» TEKS BACAAN:
Senin, 01 April 2013

Pasar Dadakan Kemayoran



PKL (pedagang kaki lima) sering kali di anggap sebagai suatu hal kontraproduktif dalam penataan kota. Kecenderungan PKL dalam memenuhi 'ruang kosong' seperti pedestrian dan sisi-sisi jalan menjadi protes besar. Kendati demikian, keberadaan PKL tetap eksis karena mereka menawarkan sebuah proses belanja yang menarik bagi masyarakat urban Jakarta, seperti jenis jualan yang bervariasi, proses berbelanja yang mudah dilakukan (sambil lewat), dan harga yang sangat terjangkau dengan kualitas bagus.

Adapun keunikan dari PKL itu sendiri adalah kepiawaiannya dalam mengakomodir kebutuhan masyarakat, serta bijaksana dalam melihat potensi waktu, kapan masyarakat Jakarta membutuhkan 'bantuan' dalam pemenuhan kebutuhan mereka. Hal inilah yang menjadi salah satu alasan kenapa kemudian PKL menjadi salah satu aktor penting dalam life cycle kota Jakarta.

Salah satu diantaranya adalah 'cluster' PKL yang berlokasi di sekitaran Masjid Akbar, Kemayoran, Jakarta Pusat. PKL di Kemayoran menyesuaikan diri dengan ritme kehidupan setempat yang kemudian memunculkan strategi waktu. Pada pagi dan siang hari, ketika warga Kemayoran tengah sibuk dengan aktivitas mereka, para PKL memilih untuk tidak menampakkan diri.

Namun sekitar pukul 16.00, seiring dengan berakhirnya kesibukan warga Kemayoran, maka PKL-pun mulai sibuk mempersiapkan diri. Tampak gerobak-gerobak pengangkut rangka besi tenda mondar-mandir, juga gerobak pembawa karung berisi dagangan. Di sisi lain jalan, terlihat juga orang-orang mulai membongkar gerobak dorong yang dipadati pakaian dan patung-patungnya, berbagai jenis sepatu, dan dagangan lainnya.

Seiring dengan sound-system Masjid Akbar yang mulai mengumandangkan lantunan Al-Quran, para PKL justru telah membentuk formasi berjajar sedemikian rupa. Dagangannyapun beragam ; mulai dari penganan camilan seperti martabak, gorengan dan kue-kue hingga makakan berat seperti pecel ayam, nasi rames, gudeg, soto-sotoan, mie ayam dan bakso. Bahkan beberapa spot terlihat ada komedi putar, permainan mandi bola, kereta api-kereta apian,  dan berbagai mainan anak lainnya.

» ITEM YANG DIBERIKAN:
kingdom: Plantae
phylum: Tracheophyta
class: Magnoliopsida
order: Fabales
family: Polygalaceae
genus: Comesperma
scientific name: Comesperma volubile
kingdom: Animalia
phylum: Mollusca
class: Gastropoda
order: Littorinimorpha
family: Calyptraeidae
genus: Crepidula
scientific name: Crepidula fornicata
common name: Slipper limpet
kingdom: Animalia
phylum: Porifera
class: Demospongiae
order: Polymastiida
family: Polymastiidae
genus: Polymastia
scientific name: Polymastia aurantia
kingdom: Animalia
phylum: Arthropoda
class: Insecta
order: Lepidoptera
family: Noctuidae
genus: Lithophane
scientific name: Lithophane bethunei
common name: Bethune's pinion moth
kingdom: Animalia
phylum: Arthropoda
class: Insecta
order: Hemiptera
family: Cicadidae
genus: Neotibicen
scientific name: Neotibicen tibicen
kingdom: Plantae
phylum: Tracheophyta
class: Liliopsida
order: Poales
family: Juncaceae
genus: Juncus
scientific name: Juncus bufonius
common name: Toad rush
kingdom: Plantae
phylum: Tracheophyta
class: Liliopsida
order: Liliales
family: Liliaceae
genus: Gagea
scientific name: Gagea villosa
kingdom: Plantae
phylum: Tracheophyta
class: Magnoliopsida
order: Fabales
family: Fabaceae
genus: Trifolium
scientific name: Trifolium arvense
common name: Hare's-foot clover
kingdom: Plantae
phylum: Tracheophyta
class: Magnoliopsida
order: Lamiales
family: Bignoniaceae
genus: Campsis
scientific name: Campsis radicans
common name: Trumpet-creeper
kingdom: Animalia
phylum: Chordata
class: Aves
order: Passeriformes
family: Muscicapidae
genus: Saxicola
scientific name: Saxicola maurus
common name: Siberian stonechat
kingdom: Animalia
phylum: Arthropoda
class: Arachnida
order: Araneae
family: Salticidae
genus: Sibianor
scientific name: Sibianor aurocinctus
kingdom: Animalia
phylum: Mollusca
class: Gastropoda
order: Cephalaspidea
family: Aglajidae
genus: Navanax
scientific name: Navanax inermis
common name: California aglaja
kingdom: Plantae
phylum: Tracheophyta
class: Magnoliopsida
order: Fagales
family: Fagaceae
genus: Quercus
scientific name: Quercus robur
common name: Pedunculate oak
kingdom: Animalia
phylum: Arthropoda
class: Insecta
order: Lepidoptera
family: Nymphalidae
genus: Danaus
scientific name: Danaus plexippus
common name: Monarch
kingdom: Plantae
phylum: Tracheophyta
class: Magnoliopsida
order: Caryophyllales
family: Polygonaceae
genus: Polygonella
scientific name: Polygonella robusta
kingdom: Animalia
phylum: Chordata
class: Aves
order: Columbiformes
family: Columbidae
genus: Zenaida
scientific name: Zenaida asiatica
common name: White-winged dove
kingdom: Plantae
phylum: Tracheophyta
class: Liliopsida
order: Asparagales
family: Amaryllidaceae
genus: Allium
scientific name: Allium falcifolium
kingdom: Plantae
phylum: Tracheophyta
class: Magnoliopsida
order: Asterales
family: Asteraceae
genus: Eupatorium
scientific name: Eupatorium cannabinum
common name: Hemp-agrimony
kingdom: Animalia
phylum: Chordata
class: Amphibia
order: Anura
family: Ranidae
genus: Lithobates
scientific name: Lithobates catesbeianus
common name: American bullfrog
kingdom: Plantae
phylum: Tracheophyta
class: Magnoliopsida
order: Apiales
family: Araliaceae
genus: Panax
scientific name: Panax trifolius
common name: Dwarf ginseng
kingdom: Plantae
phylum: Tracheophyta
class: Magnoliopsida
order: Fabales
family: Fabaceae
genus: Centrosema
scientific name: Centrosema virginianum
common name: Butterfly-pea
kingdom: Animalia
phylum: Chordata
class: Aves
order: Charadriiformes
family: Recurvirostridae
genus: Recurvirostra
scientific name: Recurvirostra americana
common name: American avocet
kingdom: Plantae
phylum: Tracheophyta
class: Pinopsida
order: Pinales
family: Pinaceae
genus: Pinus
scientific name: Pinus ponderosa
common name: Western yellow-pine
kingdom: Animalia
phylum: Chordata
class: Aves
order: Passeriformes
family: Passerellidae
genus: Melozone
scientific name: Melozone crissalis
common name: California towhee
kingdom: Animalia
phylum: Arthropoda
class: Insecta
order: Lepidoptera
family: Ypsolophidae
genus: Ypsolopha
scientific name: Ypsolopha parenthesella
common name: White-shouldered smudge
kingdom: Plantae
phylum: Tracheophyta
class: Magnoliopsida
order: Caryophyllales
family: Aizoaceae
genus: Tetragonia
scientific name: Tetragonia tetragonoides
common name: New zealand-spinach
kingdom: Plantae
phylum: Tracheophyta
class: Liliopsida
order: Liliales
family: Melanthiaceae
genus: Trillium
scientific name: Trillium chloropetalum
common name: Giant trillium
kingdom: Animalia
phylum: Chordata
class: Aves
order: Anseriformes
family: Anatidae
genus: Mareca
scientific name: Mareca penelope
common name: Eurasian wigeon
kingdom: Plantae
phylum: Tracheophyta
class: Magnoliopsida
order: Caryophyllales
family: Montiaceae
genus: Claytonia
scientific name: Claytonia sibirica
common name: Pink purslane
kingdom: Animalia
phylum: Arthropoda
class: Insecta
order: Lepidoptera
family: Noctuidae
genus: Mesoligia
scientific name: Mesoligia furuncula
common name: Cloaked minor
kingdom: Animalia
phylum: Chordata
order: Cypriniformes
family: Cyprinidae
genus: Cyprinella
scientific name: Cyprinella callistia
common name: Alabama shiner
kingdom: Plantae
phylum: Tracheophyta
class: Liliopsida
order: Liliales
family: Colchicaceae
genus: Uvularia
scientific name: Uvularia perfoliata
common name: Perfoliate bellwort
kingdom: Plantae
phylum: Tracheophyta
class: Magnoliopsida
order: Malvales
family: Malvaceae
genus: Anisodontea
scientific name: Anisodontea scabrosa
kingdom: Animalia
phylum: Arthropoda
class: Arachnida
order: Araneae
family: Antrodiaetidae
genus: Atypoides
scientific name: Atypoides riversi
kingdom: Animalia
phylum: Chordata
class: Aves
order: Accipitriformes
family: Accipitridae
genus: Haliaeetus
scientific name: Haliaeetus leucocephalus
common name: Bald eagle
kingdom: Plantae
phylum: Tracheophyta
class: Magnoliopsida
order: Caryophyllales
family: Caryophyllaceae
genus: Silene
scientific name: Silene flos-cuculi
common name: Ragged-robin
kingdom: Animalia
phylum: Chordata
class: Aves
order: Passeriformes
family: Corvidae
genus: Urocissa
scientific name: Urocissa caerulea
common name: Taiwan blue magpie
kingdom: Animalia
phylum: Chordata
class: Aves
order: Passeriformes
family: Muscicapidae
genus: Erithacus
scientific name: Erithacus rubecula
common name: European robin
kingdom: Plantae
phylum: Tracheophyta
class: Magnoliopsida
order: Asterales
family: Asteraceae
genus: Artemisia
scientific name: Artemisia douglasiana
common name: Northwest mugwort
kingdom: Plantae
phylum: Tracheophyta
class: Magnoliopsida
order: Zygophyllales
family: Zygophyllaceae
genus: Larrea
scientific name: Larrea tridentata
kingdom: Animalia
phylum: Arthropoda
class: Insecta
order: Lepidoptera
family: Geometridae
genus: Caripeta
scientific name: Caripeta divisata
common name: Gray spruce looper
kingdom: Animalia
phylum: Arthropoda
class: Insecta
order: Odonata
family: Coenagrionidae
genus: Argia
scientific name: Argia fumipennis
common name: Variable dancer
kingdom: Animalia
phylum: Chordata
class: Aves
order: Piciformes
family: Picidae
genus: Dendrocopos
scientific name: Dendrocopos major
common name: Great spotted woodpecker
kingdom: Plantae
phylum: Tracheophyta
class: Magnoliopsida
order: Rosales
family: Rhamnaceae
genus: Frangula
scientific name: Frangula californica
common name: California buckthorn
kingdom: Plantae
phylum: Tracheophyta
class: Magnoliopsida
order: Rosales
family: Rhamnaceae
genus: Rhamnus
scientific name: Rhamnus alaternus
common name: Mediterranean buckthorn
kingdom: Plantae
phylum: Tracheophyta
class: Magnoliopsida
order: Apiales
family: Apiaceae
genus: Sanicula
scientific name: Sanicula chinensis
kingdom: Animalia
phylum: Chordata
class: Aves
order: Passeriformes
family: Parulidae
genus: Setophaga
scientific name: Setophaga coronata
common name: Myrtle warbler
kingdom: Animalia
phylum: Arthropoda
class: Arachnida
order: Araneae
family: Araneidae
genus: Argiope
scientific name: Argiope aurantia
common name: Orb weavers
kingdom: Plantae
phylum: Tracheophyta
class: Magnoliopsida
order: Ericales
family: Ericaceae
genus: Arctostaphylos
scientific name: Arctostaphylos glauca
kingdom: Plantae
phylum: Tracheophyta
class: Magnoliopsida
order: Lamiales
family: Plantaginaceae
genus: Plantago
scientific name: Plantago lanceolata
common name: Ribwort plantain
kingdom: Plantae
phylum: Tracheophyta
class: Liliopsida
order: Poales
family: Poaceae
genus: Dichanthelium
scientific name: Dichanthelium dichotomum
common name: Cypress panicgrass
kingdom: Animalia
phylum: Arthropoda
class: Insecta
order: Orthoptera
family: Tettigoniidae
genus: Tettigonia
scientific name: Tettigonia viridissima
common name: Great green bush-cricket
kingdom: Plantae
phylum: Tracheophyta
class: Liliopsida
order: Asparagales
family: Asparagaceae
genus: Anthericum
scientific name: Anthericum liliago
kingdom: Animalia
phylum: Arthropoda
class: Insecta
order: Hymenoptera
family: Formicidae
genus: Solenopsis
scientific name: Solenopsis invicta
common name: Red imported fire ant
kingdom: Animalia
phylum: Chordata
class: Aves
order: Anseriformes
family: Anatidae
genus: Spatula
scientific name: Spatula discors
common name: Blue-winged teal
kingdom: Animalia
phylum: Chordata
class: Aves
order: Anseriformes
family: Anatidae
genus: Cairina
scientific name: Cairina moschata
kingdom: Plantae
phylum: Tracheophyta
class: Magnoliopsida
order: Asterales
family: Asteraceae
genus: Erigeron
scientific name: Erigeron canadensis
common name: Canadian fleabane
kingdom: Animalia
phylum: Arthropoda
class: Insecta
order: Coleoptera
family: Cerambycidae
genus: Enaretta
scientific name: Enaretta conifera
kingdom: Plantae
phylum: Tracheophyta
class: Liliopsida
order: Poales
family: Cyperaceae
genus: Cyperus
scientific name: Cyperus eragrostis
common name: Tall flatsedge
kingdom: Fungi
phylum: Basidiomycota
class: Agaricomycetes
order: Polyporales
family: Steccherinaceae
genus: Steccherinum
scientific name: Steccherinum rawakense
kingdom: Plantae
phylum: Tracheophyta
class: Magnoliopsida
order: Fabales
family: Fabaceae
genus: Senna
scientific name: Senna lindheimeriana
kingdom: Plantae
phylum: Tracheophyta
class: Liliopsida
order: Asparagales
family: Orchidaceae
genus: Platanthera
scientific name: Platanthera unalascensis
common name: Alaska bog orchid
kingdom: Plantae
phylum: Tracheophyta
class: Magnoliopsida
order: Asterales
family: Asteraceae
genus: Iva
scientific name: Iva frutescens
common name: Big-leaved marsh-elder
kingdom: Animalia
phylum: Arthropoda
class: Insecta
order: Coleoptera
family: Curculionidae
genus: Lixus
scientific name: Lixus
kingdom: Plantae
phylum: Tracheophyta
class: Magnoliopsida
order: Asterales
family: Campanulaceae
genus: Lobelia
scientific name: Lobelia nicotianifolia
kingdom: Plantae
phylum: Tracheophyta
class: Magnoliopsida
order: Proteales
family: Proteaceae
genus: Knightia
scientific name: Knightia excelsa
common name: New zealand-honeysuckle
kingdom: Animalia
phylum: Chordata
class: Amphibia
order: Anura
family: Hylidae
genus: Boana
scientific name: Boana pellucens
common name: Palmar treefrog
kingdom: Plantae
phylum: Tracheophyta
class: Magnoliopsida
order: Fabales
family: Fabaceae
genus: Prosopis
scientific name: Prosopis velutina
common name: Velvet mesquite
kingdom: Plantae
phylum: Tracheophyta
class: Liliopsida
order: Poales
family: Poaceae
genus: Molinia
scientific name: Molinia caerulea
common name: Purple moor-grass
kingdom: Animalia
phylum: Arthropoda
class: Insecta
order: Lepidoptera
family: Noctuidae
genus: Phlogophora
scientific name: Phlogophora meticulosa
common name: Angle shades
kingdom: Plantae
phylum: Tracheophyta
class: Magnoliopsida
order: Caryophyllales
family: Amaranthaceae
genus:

» TUGAS TERTULIS:
Jawablah pertanyaan-pertanyaan berikut berdasarkan teks tentang pasar dadakan Kemayoran di atas.
1. Menurut teks, apa saja yang ditawarkan PKL sehingga mereka menarik bagi masyarakat urban Jakarta?
2. Di sekitar bangunan apa cluster PKL di Kemayoran berlokasi?
3. Sekitar pukul berapa PKL di Kemayoran mulai sibuk mempersiapkan diri?

» JAWABAN TERTULIS:
1. Jenis jualan yang bervariasi, proses berbelanja yang mudah dilakukan (sambil lewat), dan harga yang sangat terjangkau dengan kualitas bagus.
2. Di sekitar Masjid Akbar, Kemayoran, Jakarta Pusat.
3. Sekitar pukul 16.00.